2. A Asfixia Monetária (Selic 15%)

A taxa Selic em 15,0% atua como o principal fator de contenção. O mecanismo de transmissão é severo:

  • Crédito Corporativo: Taxas finais acima de 30% inviabilizam expansão da capacidade.
  • Investimento: A TIR exigida supera a rentabilidade de títulos públicos, drenando liquidez da economia real.
  • Consumo: Financiamento de veículos e linha branca torna-se proibitivo para as famílias.

Dinâmica de Preços (2025)

Indicador Variação Acumulada Impacto na Indústria
IGP-DI -1,20% Deflação geral, alívio em custos sistêmicos.
IPA (Atacado) -3,61% Queda forte em commodities (minério, soja).
IPC (Consumidor) Pressão Alta Inflação de serviços corrói renda das famílias.

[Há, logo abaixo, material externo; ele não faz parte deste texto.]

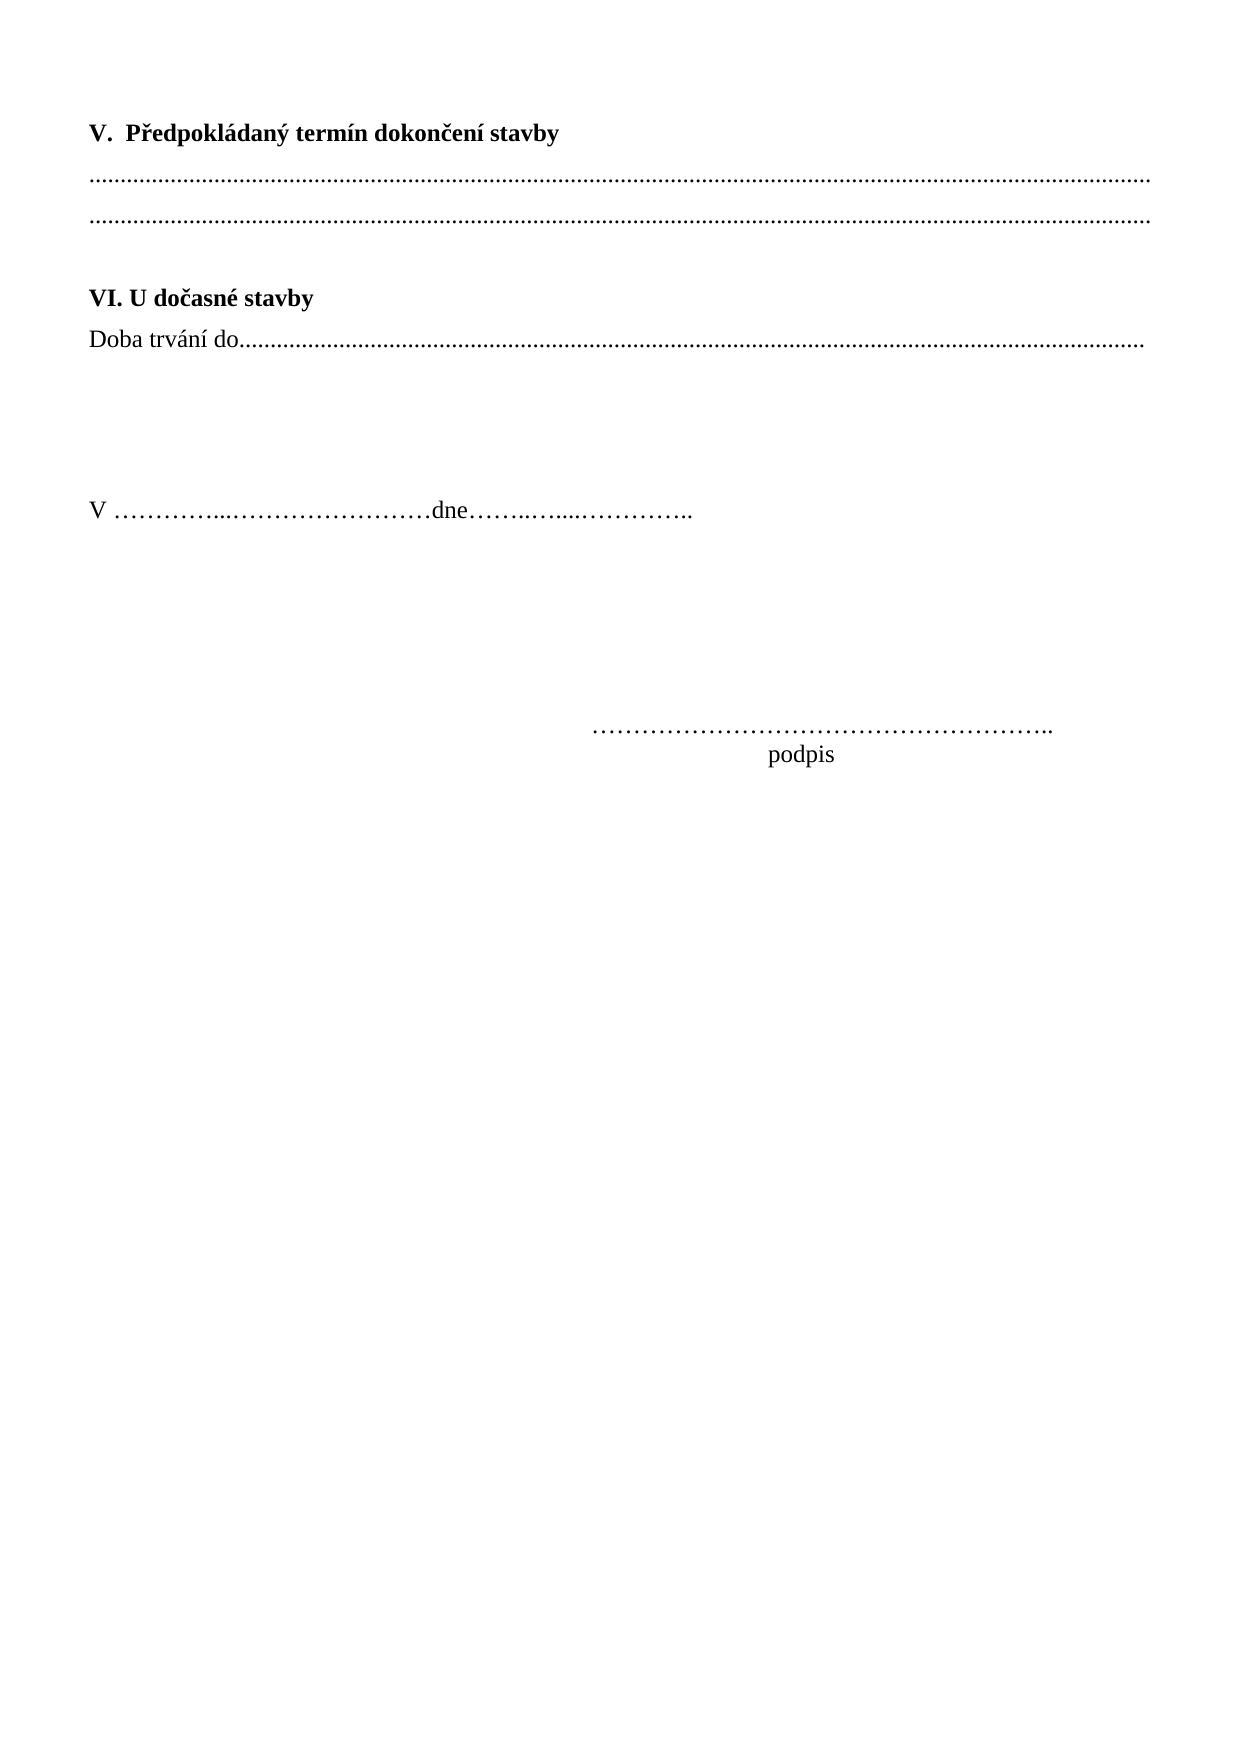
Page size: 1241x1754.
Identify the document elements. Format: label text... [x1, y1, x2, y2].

3. Análise Setorial Aprofundada

Automotivo Crise

-8,2% na produção física. Queda abrupta. Colapso em pesados devido a juros e preços Euro 6. Exportações para Argentina e Colômbia travaram.

Bens de Capital -4,9% (Anual)

Termômetro de confiança despencou. "Desinvestimento" relativo em 2025. Setor de caminhões e ônibus é o mais afetado.

Farmacêuticos +9,8%

Recuperação técnica e reposição de estoques. Alta impulsionada por sazonalidade de verão e contratos governamentais.

Gráfica +18,3%

Sazonalidade antecipada do "Volta às Aulas". Produção intensa de livros didáticos (PNLD) e materiais escolares.

4. Indústrias Extrativas: O Paradoxo dos Dados

Houve queda de 2,6% na PIM-PF, mas a ANP reporta crescimento de 14,4% na produção de petróleo.

A explicação: O IBGE mede a variação mensal (afetada por paradas de manutenção na Brava Energia e Petrobras). A ANP mede o fluxo estrutural anual. Não é uma crise de demanda, mas uma pausa técnica operacional.

5. Conclusão e Cenários 2026

A variação nula de novembro é o epítome de uma economia no teto sob condições restritivas. Para 2026, projeta-se um "pouso suave" com viés de baixa.

Projeções CNI 2026

  • PIB Total: +1,8% (Desaceleração)
  • PIB Industrial: +0,5% (Estagnação)
  • Selic (Fim de 2026): 12,0% (Ainda restritiva)

O crescimento futuro dependerá de ganhos reais de produtividade e não mais de estímulos artificiais de crédito. A mensagem é clara: a alavanca do consumo financiado quebrou.

Destaques Rápidos


Bens de Consumo Duráveis:
-2,5% (Mês). Vítima direta dos juros altos.

Motocicletas:
+16,5%. Efeito substituição e "Gig Economy".

Celulose:
Recuperação de preços (US$ 533/t). Hedge natural para 2026.

Risco de Cauda

Fiscal: Manutenção da âncora fiscal é pré-requisito para queda da Selic.

Geopolítica: Desaceleração da China pode impactar commodities.

Emprego Industrial: Índice caiu para 48,2 pontos (contração) em pleno novembro.